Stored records

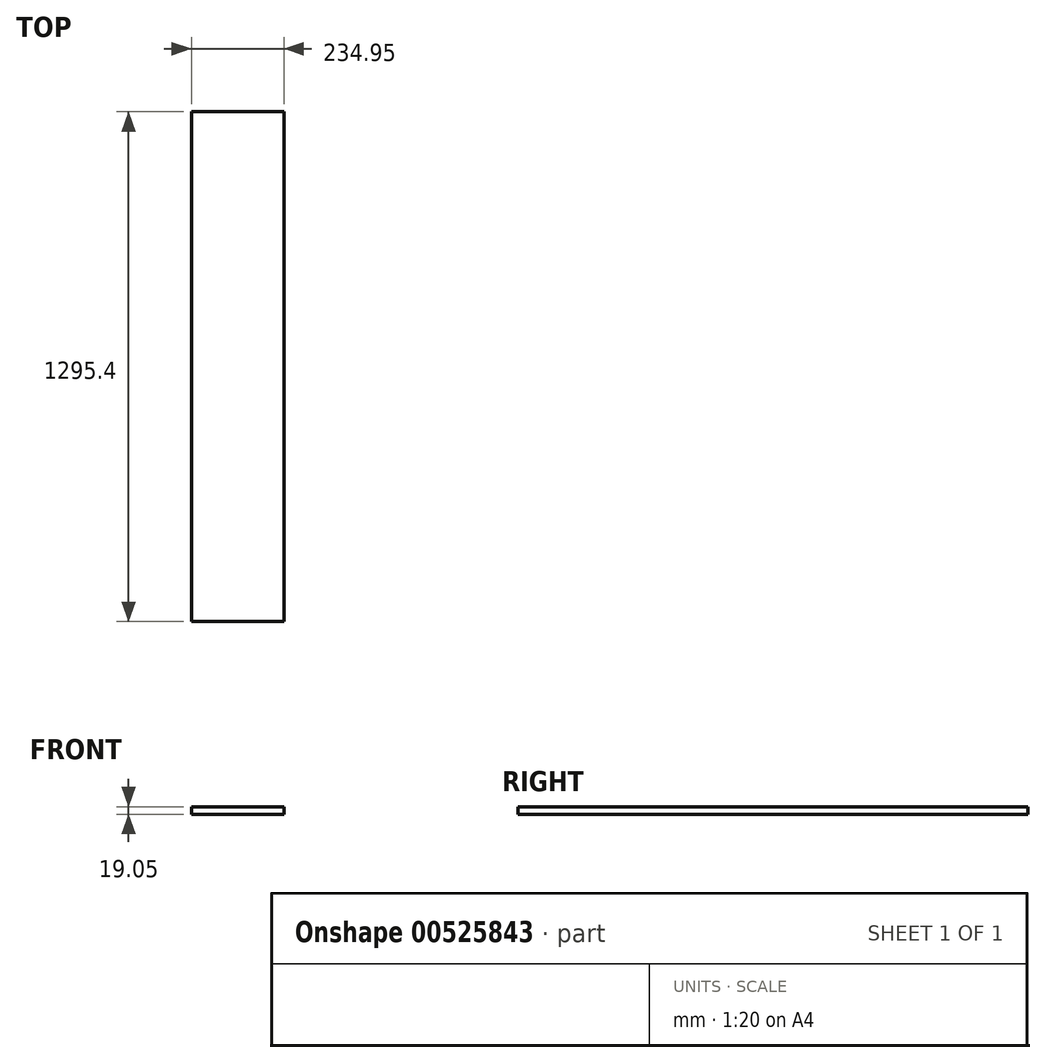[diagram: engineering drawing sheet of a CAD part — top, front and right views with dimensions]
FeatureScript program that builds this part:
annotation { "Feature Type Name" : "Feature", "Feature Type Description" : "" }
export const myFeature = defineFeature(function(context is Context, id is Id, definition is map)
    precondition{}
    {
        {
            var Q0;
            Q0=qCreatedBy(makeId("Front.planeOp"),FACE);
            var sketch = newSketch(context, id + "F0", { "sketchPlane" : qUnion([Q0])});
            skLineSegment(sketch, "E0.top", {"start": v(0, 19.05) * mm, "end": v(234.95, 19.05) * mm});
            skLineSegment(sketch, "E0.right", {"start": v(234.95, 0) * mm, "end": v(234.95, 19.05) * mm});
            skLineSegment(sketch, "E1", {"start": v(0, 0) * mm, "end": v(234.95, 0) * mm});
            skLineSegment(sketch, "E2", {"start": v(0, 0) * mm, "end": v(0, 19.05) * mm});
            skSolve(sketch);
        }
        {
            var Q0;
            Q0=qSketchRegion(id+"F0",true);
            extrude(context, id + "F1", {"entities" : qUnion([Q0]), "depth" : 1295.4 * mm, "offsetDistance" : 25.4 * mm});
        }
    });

**Exercise objective**
Copy every item above verbatim, leaving out the pictures.

**Worked answer**
[diagram: engineering drawing sheet of a CAD part — top, front and right views with dimensions]
FeatureScript program that builds this part:
annotation { "Feature Type Name" : "Feature", "Feature Type Description" : "" }
export const myFeature = defineFeature(function(context is Context, id is Id, definition is map)
    precondition{}
    {
        {
            var Q0;
            Q0=qCreatedBy(makeId("Front.planeOp"),FACE);
            var sketch = newSketch(context, id + "F0", { "sketchPlane" : qUnion([Q0])});
            skLineSegment(sketch, "E0.top", {"start": v(0, 19.05) * mm, "end": v(234.95, 19.05) * mm});
            skLineSegment(sketch, "E0.right", {"start": v(234.95, 0) * mm, "end": v(234.95, 19.05) * mm});
            skLineSegment(sketch, "E1", {"start": v(0, 0) * mm, "end": v(234.95, 0) * mm});
            skLineSegment(sketch, "E2", {"start": v(0, 0) * mm, "end": v(0, 19.05) * mm});
            skSolve(sketch);
        }
        {
            var Q0;
            Q0=qSketchRegion(id+"F0",true);
            extrude(context, id + "F1", {"entities" : qUnion([Q0]), "depth" : 1295.4 * mm, "offsetDistance" : 25.4 * mm});
        }
    });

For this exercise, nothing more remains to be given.